Developing Global Leaders

Developing Global Leaders

This article – a version of which was originally written by a highly experienced marketing professional in the education sector – follows on from our piece last week where we discussed the preparation of tomorrow’s leaders. There is a little cross-over but more so than ever it’s vital that we make clear that the journey to great leadership starts with education and the annual PwC Global CEO survey backs us up.

Amongst many other statistics in the survey (the most comprehensive of it’s type), 75% of CEOs said that ‘a skilled, educated and adaptive workforce should be a priority for business’ and almost half of that number said that they are making changes in the way their leadership pipeline is developed.

We also mentioned in the previous article that tomorrow’s leaders need to be equipped not just from an educational standpoint but to tackle today’s diversity and complexity, leaders need to be equipped to overcome potentially thorny societal issues and be able to operate in a world of multiple stakeholders, each of whom hold differing values and opinions. If that wasn’t enough, tomorrow’s leaders require cultural competencies and a global mindset, all set amongst the backdrop of utterly unpredictable geopolitical landscape.

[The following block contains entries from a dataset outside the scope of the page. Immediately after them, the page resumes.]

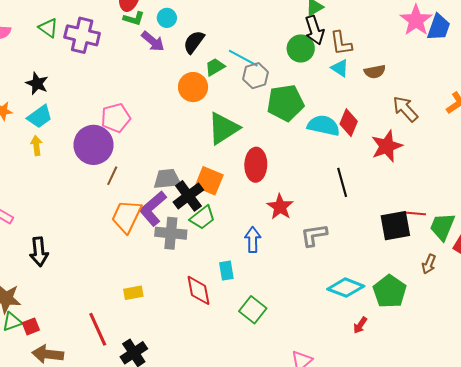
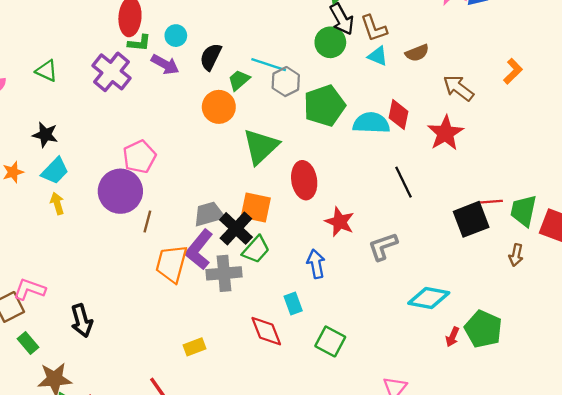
purple cross: (82, 35) -> (112, 72), moved, turned 36
green pentagon: (390, 291) -> (483, 329), moved

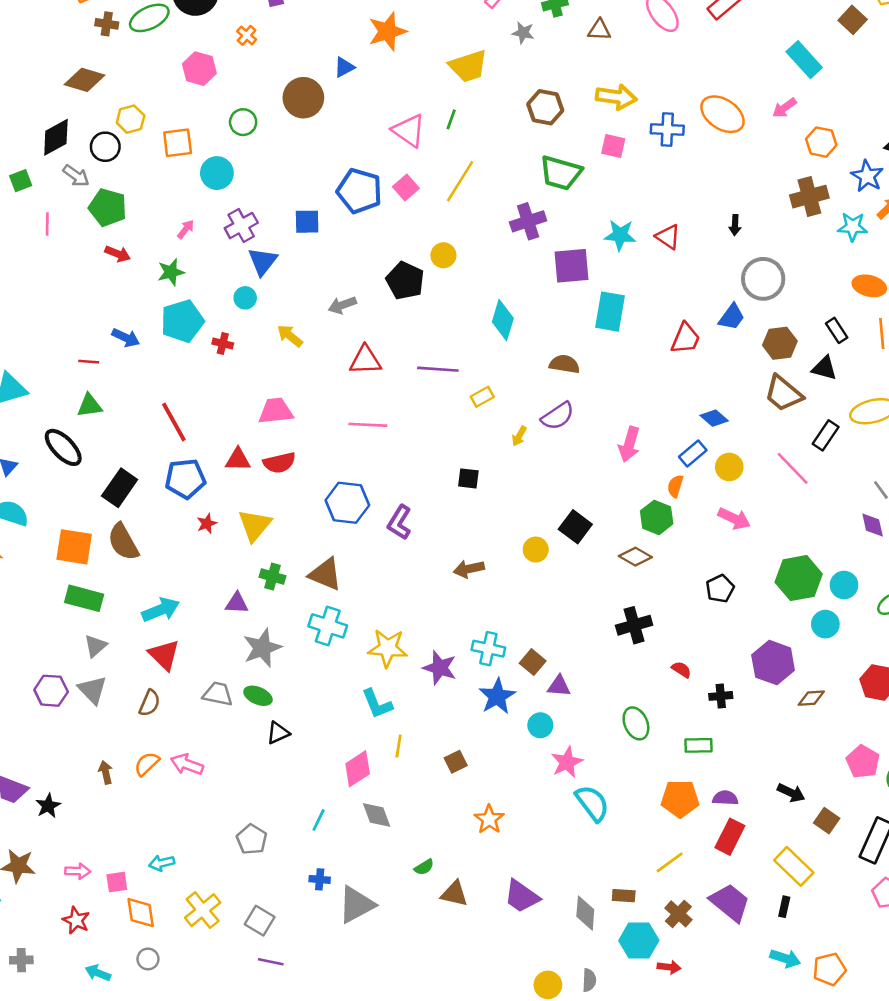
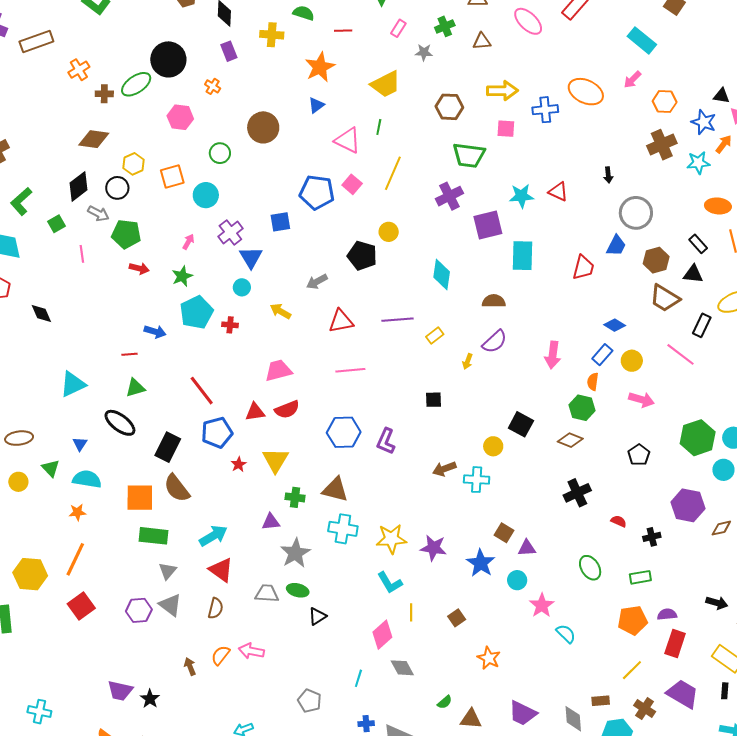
blue triangle: (344, 67) -> (316, 105), moved
cyan cross: (488, 649) -> (477, 480), moved
cyan semicircle: (592, 803) -> (566, 634), size x0.7

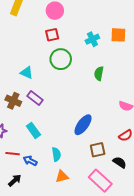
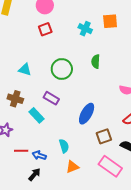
cyan cross: (92, 39) -> (85, 29), turned -32
green circle: (61, 59) -> (62, 69), moved
purple rectangle: (35, 98) -> (51, 98), moved
cyan rectangle: (33, 130) -> (37, 115), moved
black arrow: (15, 180) -> (34, 174), moved

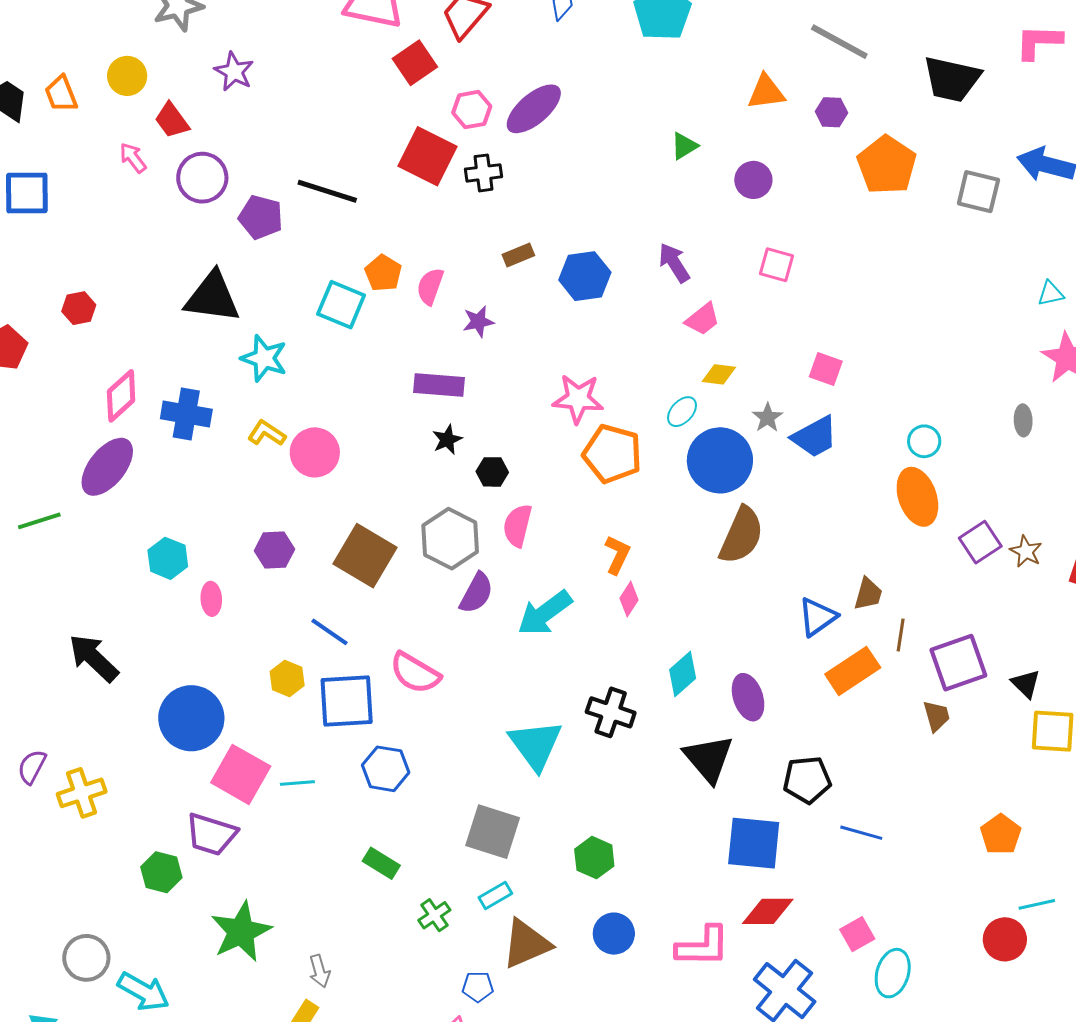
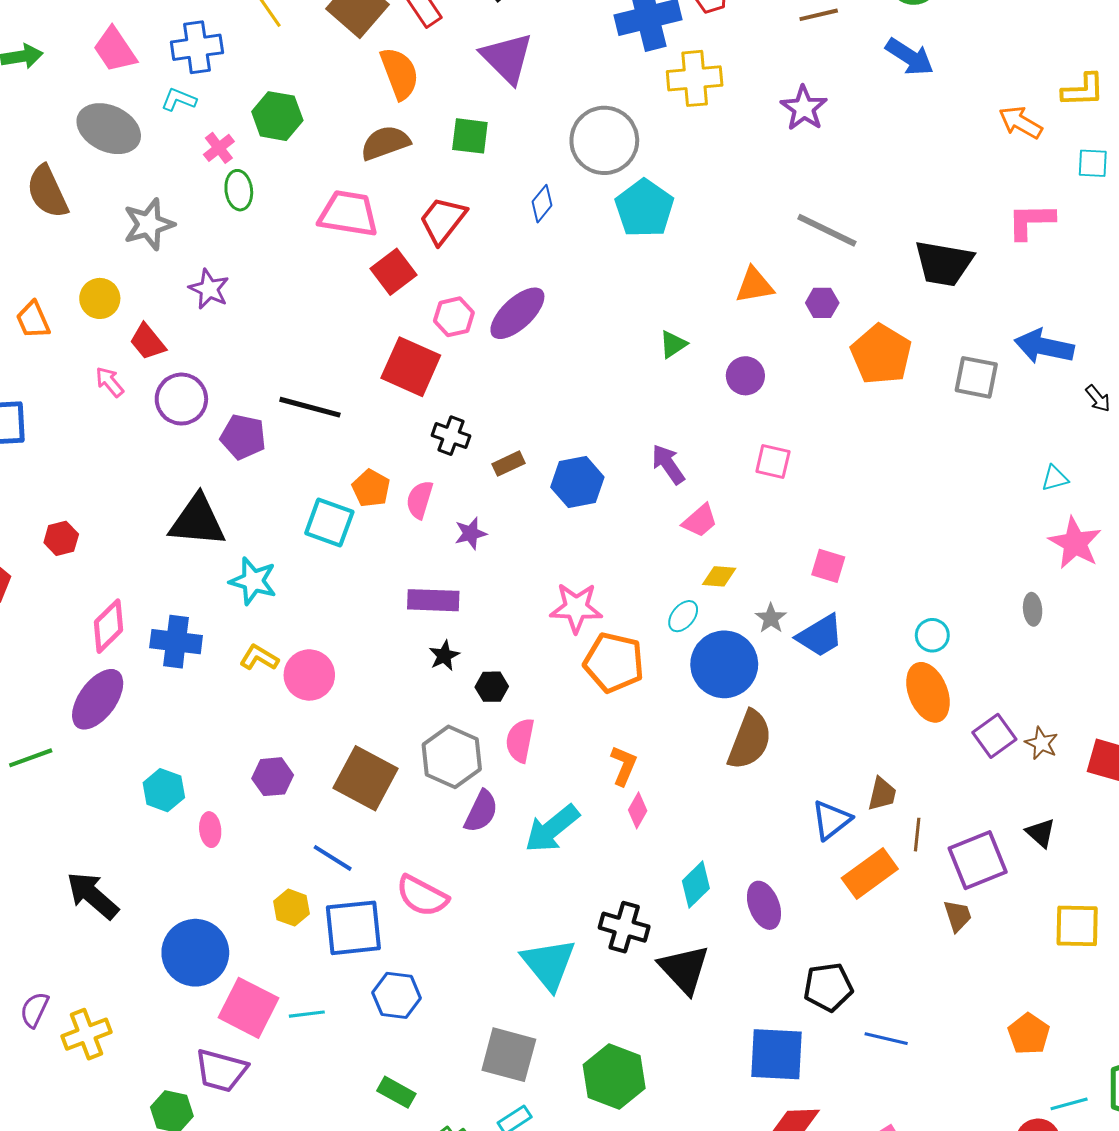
black cross: (483, 173) -> (451, 436), moved, turned 30
black triangle: (1026, 684) -> (1041, 833), moved
black triangle: (709, 759) -> (684, 969), moved
green hexagon: (594, 858) -> (614, 1077), size x1.5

The report made clear that the world’s biggest firms are looking for ‘leaders with the ethical and cultural awareness to thrive in an international marketplace.’

 

The International Baccalaureate

 

We touched on the IB in the last article but it’s worth looking at on a more granular level.

 

There’s no doubt that one of the primary focuses of the IB – founded in Geneva in 1968 – is to develop the next generation of young leaders but they do it with an ‘emphasis on pursuing cross-cultural and inter-disciplinary links, beliefs and traditions and equipping students with a broad appreciation of foreign cultures.’

 

The most well-known of the IB programmes is the post-16 IBDP, or the International Baccalaureate Diploma Programme.

 

It offers an overarching ideal of how to develop one’s thoughts on an international level and to attain the qualities we’ve already mentioned –

 

Inquisitive • Knowledgeable • Thoughtful • Communicative • Principled •
Open-Minded • Caring • Risk-Taking • Balanced • Reflective

 

These qualities are common amongst global leaders but interestingly there is also a focus in personal development through CAS – creativity, action and service. This aspect of the IBDP looks at the development of young people who are intellectually, creatively and physically balanced and understand how the world works and crucially, how they can affect it.

 

International Education = Global Leaders

Is an international education imperative for the future generation of global leaders? No. Does it help? Undoubtedly yes.

 

One of the most important elements of taking this educational pathway is the development of key skills that are needed in today’s global marketplace and around 70% of university admissions officers cite the IB as the qualification most likely to develop intercultural activity in students.

 

Ultimately, it’s about the broadening of one’s horizons, to accept that we live in a pluralist society where we accept more than one viewpoint and that globalisation is no longer an abstract concept. These are the skills that leaders have and these are the skills that the world’s biggest and most progressive businesses are looking for.